Task objective
The response must reproduce exactly every line of the material below holding the word "Anfrage".

Records for the task

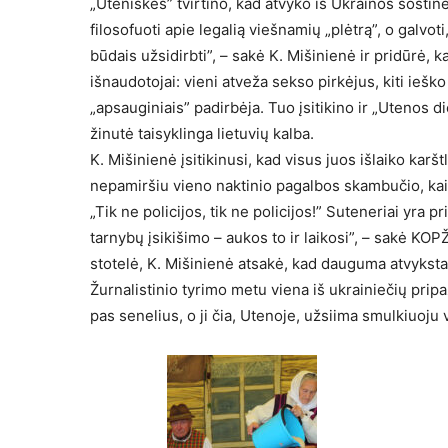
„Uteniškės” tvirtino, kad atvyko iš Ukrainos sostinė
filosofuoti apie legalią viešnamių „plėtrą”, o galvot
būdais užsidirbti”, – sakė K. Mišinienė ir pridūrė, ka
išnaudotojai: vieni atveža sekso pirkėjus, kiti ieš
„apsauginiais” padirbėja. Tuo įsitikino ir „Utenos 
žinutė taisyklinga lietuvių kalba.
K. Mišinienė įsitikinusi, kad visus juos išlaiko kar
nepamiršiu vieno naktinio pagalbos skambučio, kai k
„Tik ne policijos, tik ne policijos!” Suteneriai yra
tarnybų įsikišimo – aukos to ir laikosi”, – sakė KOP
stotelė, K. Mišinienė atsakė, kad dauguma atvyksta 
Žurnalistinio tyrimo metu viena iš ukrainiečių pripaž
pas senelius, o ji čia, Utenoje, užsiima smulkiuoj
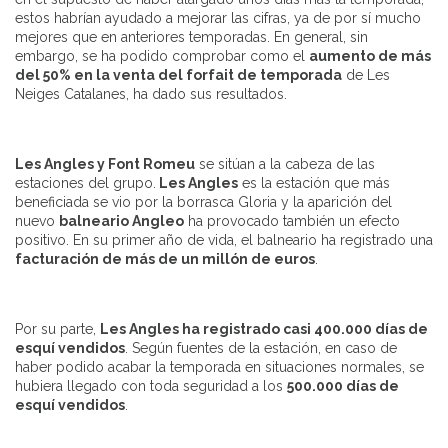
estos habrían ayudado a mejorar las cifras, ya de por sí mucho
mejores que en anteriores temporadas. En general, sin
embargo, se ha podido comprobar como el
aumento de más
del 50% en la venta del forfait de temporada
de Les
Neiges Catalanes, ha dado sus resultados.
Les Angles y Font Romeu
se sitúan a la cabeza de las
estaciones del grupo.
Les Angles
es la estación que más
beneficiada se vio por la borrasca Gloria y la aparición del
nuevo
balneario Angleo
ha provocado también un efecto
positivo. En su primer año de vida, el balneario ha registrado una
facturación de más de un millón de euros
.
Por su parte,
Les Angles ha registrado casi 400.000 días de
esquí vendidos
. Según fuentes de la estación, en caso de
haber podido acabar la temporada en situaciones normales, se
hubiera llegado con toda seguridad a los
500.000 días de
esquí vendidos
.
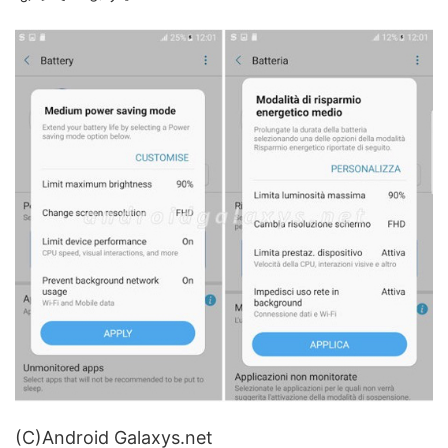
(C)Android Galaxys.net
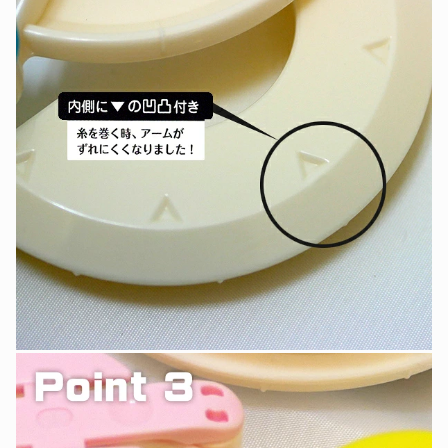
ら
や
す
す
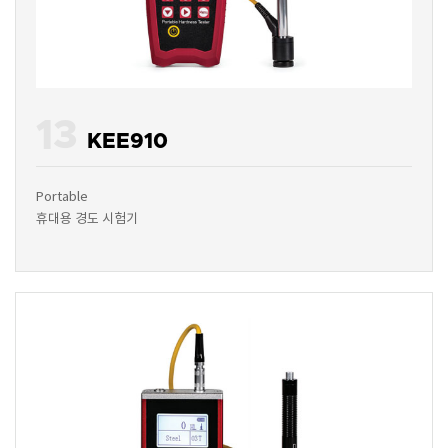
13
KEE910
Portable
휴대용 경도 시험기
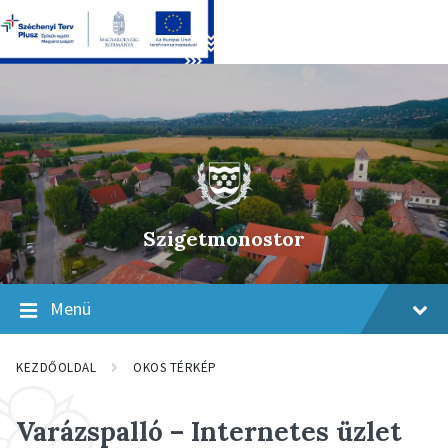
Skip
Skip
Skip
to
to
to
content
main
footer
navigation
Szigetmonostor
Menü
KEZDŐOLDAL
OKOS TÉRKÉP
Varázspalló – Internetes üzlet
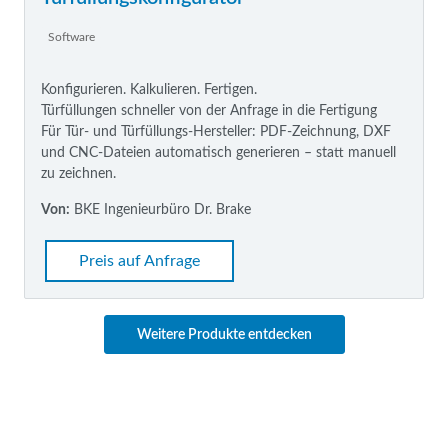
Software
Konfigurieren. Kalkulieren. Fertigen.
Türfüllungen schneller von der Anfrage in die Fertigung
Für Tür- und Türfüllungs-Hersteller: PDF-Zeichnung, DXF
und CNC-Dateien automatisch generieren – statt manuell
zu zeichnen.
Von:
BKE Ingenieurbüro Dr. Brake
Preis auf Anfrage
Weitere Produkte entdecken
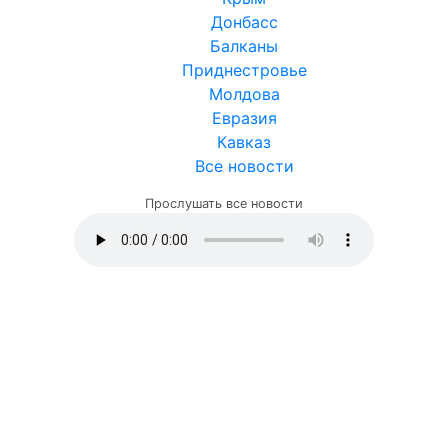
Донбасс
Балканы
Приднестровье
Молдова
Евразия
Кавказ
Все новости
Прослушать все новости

Answer box
Türfüllungen schneller von der Anfrage in die Fertigung
Preis auf Anfrage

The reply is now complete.